Work task
Going through the entries below, copy out each line that contains "worn".

(Stored data)
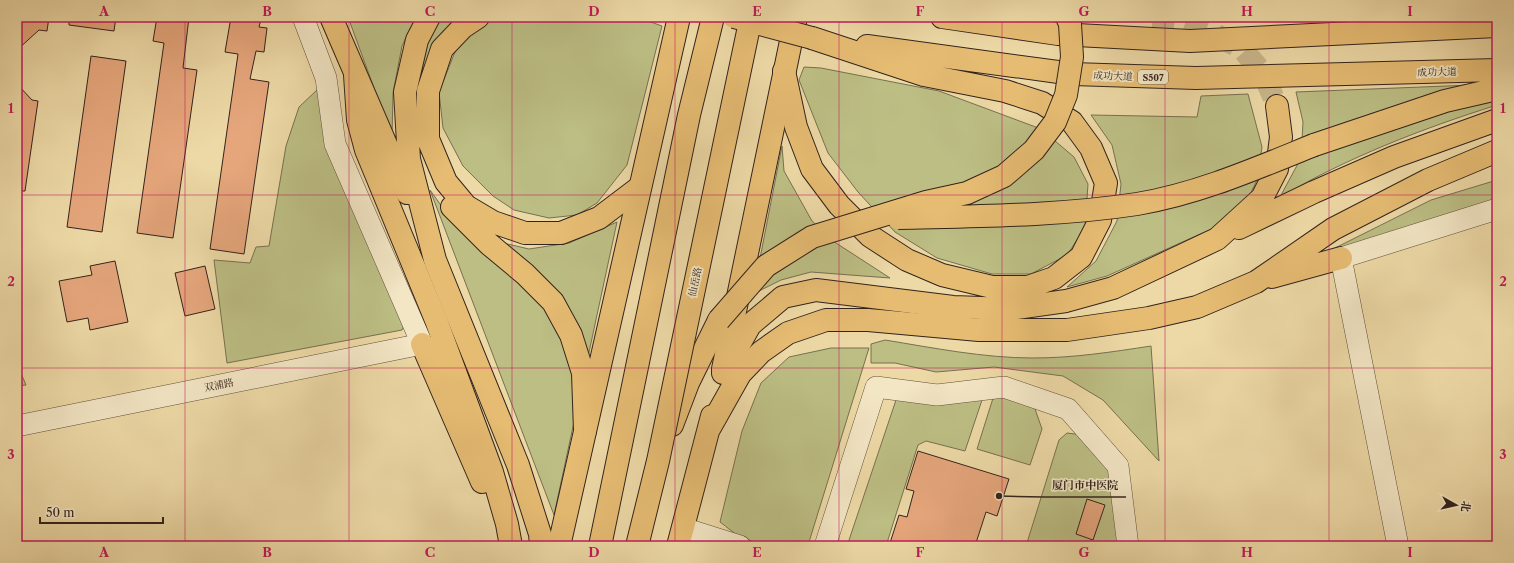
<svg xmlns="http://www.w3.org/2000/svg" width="1514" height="563" viewBox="0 0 1514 563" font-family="'Libre Caslon Text','Noto Serif SC',serif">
<rect width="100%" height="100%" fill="#edd9a6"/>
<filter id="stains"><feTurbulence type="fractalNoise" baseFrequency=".005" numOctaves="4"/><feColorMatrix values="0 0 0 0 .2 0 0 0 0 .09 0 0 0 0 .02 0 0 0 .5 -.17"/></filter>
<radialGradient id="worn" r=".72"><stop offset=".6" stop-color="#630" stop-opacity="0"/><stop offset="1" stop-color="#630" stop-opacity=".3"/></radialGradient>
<path fill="#bcbe84" stroke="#777050" d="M 348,17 L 416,17 L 402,46 L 393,93 L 392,137 Z
M 439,17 L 462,17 L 418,89 L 428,41 Z
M 498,17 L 637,17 L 662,26 L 627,165 L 597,203 L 577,215 L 549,218 L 514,210 L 493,196 L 463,166 L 443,128 L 439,92 L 455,52 L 476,27 Z
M 804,67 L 821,68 L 939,91 L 1041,129 L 1074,157 L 1088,184 L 1085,228 L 1067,255 L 1031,274 L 992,274 L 937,258 L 895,232 L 858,192 L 828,153 L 799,80 Z
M 1497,84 L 1497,105 C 1421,129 1349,157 1280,197 L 1301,158 L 1303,122 L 1296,92 Z
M 318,89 L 415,301 L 402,330 L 227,363 L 214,260 L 250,263 L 256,247 L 269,246 L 286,146 L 299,107 Z
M 1248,94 L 1262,147 L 1257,180 L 1245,205 L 1220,225 L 1107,276 L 1067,287 L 1096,261 L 1117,221 L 1121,184 L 1112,145 L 1091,115 L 1197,117 L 1201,96 Z
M 782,146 L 784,171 L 812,221 L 836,243 L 890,278 L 811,272 L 781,280 L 753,294 Z
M 1497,180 L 1497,200 L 1317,257 L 1431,200 Z
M 430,190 L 453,222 L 486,239 L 529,249 L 569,243 L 617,222 L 554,515 Z
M 885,340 C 934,348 984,358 1033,358 C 1073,358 1112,352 1151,346 L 1159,461 L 1103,400 L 1063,376 L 994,367 L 936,372 L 895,363 L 871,363 L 871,344 Z
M 831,348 L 869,348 L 809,542 C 788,548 764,547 744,538 C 735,535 727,527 720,522 L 742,431 L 761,383 L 789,357 Z
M 17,364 L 26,385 L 17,386 Z
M 994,395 L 1026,399 L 1035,409 L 1042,429 L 1030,465 L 977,449 Z
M 897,397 L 983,397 L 965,451 L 926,441 L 918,445 L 886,546 L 847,546 Z
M 1067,433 L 1083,435 L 1115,469 L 1122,546 L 1026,546 L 1059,440 Z"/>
<path fill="#e6a67c" stroke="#32231c" d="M 17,17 L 49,17 L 47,31 L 39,30 L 17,50 Z
M 69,17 L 116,17 L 114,31 L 69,25 Z
M 157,17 L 189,17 L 183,68 L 197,70 L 173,238 L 137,233 L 164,43 L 153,41 Z
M 231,17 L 261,19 L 259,27 L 267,28 L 264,52 L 256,51 L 250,79 L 269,82 L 244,254 L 210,249 L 238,54 L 225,52 Z
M 91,56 L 126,61 L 102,232 L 67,227 Z
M 17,84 L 32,100 L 38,101 L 25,191 L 17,191 Z
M 115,261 L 128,322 L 90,330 L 88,318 L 67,322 L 59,281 L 92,275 L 90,266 Z
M 205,266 L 215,309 L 185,316 L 175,273 Z
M 918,451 L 1009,479 L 997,516 L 986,512 L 975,546 L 889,546 L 899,515 L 907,517 L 914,491 L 906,489 Z
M 1087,499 L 1105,505 L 1093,540 L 1076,534 Z"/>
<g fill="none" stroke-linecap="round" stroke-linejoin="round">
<path stroke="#c8b58a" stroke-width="22" stroke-dasharray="22 11" stroke-linecap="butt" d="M 1153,17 L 1177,20 L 1211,32 L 1242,49 L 1263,73 L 1277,106"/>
<g stroke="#61503e" stroke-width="22">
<path id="minor" d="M 17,426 L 422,344 L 335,144 L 326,78 L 303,17
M 683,528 L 740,546
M 825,546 L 876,387 L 937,395 L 1004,387 L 1068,409 L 1118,466 L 1128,546
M 1398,546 L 1341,258 L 1497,209"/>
</g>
<g stroke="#32231c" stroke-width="24">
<path id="major" d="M 355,75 L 358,120 L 366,150 L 436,320 L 492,472 L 507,524 L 511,546
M 1272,277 L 1341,258
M 422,344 L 482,482
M 723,369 L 796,17
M 709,429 L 740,374 L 761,352 L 788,333 L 826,320 L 868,320 L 979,330 L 1067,330 L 1149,318 L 1197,307 L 1256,282 L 1333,229 L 1428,180 L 1497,151
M 559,546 L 679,17
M 678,546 L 712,416"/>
</g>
<g stroke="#32231c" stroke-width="24">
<path id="highway" d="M 331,17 L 407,193
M 429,17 L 417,40 L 405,92 L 409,159 L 435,260 L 518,465 L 540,534 L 541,546
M 478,17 L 463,27 L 442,49 L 428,91 L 428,139 L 446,182 L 466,206 L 493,222 L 525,233 L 561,233 L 599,218 L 640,187
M 942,17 L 1058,34 L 1190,41 L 1497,26
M 867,46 L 1073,74 L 1196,78 L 1497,70
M 784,71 L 796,127 L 812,169 L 839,205 L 870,236 L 907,260 L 942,275 L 992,287 L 1028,287 L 1054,278 L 1081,257 L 1100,220 L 1106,183 L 1091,148 L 1072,122 L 1042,103 L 1005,91 L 924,75 L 812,38
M 1314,145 L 1445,101 L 1497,89
M 452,207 L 489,244 L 525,274 L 553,302 L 571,335 L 583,373 L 585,431
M 1239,228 L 1314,192 L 1394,157 L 1497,120
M 723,373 L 750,325 L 783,297 L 816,290 L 953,307 L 1010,309 L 1066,301 L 1113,288 L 1217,239 L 1262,198 L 1277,169 L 1281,137 L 1277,106
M 672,425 L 688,383 L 719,320
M 600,546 L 689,115 L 713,17"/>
</g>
<use href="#minor" stroke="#f3e6c5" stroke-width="21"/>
<use href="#major" stroke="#e6bc73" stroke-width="22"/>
<use href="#highway" stroke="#e6bc73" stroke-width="22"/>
<g stroke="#32231c" stroke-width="24" stroke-linecap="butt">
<path id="highway-bridge" d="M 734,17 L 812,38
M 898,218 C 978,216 1058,216 1137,204 C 1198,194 1257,168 1314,145
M 719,320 L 766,266 L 812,237 L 926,202 L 967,193 L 1004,176 L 1034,150 L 1055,122 L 1066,95 L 1072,57 L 1070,24 L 1067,17
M 637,546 L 658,461 L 751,17"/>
</g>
<use href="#highway-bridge" stroke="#e6bc73" stroke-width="22"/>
</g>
<path fill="none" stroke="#c2185b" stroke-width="1" stroke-opacity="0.55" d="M 185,17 L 185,546M 349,17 L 349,546M 512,17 L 512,546M 675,17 L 675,546M 839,17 L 839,546M 1002,17 L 1002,546M 1165,17 L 1165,546M 1329,17 L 1329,546M 17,195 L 1497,195M 17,368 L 1497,368"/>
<g text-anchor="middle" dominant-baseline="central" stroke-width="3.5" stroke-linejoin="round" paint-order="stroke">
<rect fill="#f3e6c5" stroke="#6c5e4f" stroke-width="1" x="1138" y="70" width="30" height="14" rx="3"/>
<g font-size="9" font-weight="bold" fill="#32231c">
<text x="1153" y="77">S507</text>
</g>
<g font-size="10" fill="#32231c" stroke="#f3e6c5">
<text transform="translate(1437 72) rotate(-2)">成功大道</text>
<text transform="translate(1113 76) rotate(2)">成功大道</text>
<text transform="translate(695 282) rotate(-78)">仙岳路</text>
<text transform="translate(219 385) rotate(-12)">双浦路</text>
</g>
</g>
<path fill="none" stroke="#32231c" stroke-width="1.5" d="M999 496L1044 497H1126"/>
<circle fill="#32231c" stroke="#f3e6c5" stroke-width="1.5" cx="999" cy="496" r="4"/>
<g font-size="11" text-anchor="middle" font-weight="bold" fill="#32231c" stroke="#f3e6c5" stroke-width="3.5" stroke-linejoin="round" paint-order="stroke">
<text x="1085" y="489">厦门市中医院</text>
</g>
<rect width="1514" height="563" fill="none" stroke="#edd9a6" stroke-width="44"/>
<g transform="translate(1456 505) rotate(98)" stroke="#f3e6c5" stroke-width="3" paint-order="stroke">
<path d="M0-3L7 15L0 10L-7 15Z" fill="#32231c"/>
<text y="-6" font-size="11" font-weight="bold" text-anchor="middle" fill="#32231c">北</text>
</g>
<path d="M40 517v6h123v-6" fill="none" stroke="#32231c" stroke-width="2"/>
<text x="46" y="517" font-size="12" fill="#32231c" stroke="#f3e6c5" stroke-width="3" paint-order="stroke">50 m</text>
<rect x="22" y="22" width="1470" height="519" fill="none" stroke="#c2185b" stroke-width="1.5"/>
<g font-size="13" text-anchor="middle" font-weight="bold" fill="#c2185b">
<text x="104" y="16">A</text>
<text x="267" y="16">B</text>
<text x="430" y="16">C</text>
<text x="594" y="16">D</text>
<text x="757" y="16">E</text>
<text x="920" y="16">F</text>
<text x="1084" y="16">G</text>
<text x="1247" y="16">H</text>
<text x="1410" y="16">I</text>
<text x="11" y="113">1</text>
<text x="1503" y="113">1</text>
<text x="11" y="286">2</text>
<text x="1503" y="286">2</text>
<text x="11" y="459">3</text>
<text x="1503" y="459">3</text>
<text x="104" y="557">A</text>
<text x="267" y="557">B</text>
<text x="430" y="557">C</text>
<text x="594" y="557">D</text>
<text x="757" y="557">E</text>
<text x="920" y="557">F</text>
<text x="1084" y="557">G</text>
<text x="1247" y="557">H</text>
<text x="1410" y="557">I</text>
</g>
<rect width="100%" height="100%" filter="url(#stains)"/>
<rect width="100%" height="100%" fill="url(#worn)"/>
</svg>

Exercise result
<radialGradient id="worn" r=".72"><stop offset=".6" stop-color="#630" stop-opacity="0"/><stop offset="1" stop-color="#630" stop-opacity=".3"/></radialGradient>
<rect width="100%" height="100%" fill="url(#worn)"/>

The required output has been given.